§ **What the task asks**
In the gold-processing data excerpt, what shape does the table feed_data have?

Unnamed: 0,date,final.output.concentrate_ag,final.output.concentrate_pb,final.output.concentrate_sol,final.output.concentrate_au,final.output.recovery,final.output.tail_ag,final.output.tail_pb,final.output.tail_sol,final.output.tail_au,...,secondary_cleaner.state.floatbank4_a_air,secondary_cleaner.state.floatbank4_a_level,secondary_cleaner.state.floatbank4_b_air,secondary_cleaner.state.floatbank4_b_level,secondary_cleaner.state.floatbank5_a_air,secondary_cleaner.state.floatbank5_a_level,secondary_cleaner.state.floatbank5_b_air,secondary_cleaner.state.floatbank5_b_level,secondary_cleaner.state.floatbank6_a_air,secondary_cleaner.state.floatbank6_a_level


* There's no duplicates in the data. 

### 2. Data analysis:

We have massive database, the feed stream data influance all the other columns in the data base, lets have a look on the feed stream data distribution:

In [20]:
feed_data = gold_full_relv[['date',
                       'rougher.input.feed_ag',
                       'rougher.input.feed_pb', 
                       'rougher.input.feed_au',
                       'rougher.input.feed_rate',
                       'rougher.input.feed_size', 
                       'rougher.input.feed_sol',
                       'rougher.input.floatbank10_sulfate', 
                       'rougher.input.floatbank10_xanthate',
                       'rougher.input.floatbank11_sulfate',
                       'rougher.input.floatbank11_xanthate']]
feed_data.shape

(22716, 11)

#### 2.1. How the concentrations of metals (Au, Ag, Pb) change depending on the purification stage.

In [22]:
# fig2 = go.Figure()
# fig2.add_trace(go.Histogram(x=gold_full_relv['rougher.input.feed_au'], 
#                             name = 'rougher.input.feed_au'))

# fig2.add_trace(go.Histogram(x=gold_full_relv['rougher.output.concentrate_au'], 
#                             name = 'rougher.output.concentrate_au'))

# fig2.add_trace(go.Histogram(x=gold_full_relv['primary_cleaner.output.concentrate_au'], 
#                             name = 'primary_cleaner.output.concentrate_au'))

§ **Extracted entries**
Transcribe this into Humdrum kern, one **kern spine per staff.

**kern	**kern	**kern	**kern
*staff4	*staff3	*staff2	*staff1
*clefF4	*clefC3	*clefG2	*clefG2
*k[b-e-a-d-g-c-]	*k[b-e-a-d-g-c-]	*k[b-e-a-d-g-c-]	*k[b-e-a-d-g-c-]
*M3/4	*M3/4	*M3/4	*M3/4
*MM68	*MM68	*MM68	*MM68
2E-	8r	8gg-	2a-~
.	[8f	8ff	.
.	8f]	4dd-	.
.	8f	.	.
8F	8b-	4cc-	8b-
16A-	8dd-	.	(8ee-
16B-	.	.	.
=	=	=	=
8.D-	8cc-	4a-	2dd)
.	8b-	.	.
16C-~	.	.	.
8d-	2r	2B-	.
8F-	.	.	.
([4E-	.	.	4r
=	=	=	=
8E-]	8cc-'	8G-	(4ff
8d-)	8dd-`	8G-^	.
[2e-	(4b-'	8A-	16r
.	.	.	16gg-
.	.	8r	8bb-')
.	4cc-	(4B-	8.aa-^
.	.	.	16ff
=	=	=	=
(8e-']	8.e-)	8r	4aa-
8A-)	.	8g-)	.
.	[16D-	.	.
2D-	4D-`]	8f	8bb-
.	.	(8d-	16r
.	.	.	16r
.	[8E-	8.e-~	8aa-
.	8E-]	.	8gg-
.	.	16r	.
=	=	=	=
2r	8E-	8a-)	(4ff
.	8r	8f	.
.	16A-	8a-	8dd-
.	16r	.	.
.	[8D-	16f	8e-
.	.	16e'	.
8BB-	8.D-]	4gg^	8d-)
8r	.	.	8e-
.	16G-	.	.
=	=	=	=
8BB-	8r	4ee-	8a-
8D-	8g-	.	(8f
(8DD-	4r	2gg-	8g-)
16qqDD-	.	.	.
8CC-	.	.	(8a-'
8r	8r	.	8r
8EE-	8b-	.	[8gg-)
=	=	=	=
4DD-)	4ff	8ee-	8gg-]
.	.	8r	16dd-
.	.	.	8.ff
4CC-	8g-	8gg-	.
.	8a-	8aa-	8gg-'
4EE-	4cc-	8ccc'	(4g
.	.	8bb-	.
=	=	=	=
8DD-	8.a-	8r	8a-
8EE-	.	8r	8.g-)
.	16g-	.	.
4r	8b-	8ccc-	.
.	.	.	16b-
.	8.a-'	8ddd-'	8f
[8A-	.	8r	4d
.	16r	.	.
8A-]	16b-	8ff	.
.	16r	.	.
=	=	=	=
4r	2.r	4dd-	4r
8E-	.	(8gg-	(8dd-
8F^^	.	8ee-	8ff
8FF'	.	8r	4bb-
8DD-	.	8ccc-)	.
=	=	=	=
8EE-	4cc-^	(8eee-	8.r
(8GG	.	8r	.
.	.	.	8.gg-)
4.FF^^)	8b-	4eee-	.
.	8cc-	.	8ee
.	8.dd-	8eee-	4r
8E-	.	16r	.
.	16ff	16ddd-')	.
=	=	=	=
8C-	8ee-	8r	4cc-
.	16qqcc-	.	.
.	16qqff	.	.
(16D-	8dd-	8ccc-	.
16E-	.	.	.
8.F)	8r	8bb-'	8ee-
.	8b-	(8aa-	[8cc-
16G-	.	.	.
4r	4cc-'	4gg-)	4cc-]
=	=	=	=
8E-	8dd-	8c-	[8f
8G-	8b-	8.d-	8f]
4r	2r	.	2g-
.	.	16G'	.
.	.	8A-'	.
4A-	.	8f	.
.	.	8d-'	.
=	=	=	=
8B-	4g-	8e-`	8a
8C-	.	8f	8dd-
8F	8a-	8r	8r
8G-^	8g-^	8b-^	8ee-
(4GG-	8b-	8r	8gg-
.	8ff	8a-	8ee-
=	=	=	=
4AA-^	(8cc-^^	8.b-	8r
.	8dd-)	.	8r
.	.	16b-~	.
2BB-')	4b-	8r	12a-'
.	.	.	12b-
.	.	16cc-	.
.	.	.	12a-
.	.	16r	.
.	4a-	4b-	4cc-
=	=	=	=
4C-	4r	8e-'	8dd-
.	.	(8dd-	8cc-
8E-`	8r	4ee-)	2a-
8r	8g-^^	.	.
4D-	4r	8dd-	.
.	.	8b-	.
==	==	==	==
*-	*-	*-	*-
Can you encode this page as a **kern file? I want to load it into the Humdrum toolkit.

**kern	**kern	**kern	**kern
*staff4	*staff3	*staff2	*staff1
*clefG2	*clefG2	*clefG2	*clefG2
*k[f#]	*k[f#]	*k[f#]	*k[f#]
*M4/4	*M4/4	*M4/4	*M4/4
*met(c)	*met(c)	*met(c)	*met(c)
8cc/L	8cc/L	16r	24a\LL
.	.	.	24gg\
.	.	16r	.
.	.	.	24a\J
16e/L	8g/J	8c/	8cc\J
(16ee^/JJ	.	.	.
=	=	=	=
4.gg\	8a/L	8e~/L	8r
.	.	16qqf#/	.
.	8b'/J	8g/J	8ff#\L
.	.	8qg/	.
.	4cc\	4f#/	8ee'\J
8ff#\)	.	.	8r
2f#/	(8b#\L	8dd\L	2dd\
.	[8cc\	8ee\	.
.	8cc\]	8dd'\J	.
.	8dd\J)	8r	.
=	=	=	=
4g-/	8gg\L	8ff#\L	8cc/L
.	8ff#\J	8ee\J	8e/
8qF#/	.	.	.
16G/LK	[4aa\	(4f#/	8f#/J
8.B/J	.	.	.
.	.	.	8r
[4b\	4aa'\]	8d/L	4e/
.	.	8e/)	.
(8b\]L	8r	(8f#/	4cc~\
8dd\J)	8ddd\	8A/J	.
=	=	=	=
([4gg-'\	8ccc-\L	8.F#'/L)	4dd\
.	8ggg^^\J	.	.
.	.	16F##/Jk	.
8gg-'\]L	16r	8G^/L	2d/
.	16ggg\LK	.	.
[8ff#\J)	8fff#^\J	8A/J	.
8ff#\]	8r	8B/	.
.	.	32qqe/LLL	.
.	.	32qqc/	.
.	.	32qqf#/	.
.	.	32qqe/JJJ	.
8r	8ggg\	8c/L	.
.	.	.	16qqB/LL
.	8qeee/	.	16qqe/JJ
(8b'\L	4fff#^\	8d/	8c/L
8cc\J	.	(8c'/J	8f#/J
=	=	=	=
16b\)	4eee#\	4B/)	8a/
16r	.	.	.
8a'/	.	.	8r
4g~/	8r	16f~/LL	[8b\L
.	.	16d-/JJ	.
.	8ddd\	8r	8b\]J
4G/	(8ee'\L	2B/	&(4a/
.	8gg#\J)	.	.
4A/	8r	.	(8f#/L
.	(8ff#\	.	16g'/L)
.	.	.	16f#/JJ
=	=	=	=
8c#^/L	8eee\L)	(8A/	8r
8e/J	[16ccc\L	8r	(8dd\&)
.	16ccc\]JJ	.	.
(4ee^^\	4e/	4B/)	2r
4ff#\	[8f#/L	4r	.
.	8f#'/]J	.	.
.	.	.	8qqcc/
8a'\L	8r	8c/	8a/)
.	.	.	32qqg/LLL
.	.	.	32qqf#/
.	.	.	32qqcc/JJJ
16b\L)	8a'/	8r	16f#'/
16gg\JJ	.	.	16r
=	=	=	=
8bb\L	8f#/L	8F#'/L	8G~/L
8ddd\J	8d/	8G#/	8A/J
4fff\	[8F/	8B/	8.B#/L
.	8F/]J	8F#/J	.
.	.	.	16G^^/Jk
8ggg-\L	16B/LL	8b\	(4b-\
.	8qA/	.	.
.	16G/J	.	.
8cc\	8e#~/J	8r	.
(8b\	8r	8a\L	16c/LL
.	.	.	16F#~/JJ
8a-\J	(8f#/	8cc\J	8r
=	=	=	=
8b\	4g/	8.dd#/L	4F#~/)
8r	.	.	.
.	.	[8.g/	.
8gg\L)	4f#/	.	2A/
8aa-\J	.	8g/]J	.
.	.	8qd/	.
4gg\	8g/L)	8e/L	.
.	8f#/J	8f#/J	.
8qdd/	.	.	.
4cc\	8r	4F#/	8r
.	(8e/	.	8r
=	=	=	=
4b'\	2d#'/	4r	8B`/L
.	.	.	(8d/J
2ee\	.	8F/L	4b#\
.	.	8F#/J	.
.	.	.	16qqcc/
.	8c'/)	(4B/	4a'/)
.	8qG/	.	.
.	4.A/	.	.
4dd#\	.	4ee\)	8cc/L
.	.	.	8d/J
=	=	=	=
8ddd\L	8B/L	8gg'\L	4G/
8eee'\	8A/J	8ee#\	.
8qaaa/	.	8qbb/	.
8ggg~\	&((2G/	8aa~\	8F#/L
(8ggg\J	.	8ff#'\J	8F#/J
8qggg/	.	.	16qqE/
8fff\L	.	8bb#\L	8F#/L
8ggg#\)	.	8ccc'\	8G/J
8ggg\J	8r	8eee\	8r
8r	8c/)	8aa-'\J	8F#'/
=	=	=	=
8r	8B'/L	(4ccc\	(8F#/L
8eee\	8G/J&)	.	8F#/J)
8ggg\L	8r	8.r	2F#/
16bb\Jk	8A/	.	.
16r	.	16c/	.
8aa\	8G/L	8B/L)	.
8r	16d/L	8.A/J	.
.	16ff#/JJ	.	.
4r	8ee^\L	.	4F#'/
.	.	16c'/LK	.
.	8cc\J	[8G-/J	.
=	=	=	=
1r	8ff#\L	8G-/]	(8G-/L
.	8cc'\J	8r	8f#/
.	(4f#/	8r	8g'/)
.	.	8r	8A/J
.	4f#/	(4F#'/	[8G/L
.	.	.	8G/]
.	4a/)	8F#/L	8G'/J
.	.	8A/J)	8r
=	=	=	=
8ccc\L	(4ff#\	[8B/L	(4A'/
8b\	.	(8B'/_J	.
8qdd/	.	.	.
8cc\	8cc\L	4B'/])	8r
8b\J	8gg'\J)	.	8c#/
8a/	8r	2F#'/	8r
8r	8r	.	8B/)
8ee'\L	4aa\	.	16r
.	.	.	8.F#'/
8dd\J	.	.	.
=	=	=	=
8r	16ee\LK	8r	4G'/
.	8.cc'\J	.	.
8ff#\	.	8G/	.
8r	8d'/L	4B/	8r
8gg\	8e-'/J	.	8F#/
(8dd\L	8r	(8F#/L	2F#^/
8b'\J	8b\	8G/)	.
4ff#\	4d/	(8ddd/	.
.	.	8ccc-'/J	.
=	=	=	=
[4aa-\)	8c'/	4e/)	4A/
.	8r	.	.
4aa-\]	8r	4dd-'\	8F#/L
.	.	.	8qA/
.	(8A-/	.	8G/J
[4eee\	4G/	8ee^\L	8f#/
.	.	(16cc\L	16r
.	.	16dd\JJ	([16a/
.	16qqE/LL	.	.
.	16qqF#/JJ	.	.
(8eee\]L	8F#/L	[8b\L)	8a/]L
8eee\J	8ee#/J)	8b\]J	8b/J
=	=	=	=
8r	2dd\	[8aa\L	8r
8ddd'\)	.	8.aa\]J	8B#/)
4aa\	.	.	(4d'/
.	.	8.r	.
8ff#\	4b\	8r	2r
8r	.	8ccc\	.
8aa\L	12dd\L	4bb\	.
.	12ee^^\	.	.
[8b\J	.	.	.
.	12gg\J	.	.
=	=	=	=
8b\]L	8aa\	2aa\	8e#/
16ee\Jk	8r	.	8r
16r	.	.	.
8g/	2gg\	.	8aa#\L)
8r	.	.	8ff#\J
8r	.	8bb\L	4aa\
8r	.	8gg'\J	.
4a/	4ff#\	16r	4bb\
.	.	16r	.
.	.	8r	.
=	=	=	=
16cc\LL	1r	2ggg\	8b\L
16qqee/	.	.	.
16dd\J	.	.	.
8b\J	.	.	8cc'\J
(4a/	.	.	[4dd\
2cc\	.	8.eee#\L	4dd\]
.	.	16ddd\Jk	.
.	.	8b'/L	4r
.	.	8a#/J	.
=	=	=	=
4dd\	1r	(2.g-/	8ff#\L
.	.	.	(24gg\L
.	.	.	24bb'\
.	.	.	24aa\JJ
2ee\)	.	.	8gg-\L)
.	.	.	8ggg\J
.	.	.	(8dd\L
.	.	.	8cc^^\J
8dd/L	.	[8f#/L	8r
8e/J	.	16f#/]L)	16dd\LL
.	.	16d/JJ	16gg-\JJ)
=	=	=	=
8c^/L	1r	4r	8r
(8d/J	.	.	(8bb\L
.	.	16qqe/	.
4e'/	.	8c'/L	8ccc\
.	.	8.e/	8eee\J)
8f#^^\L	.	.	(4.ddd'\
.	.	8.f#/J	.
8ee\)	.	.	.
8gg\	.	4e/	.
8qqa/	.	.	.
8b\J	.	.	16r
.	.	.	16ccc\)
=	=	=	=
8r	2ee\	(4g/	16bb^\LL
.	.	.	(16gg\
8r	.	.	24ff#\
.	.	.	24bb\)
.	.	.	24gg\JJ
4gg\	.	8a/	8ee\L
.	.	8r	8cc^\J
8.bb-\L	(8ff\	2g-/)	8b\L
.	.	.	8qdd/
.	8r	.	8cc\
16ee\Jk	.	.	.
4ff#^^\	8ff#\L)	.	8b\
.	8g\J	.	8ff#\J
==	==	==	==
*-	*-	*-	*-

§ **Exercise response**
22,716 rows and 11 columns, given as (22716, 11).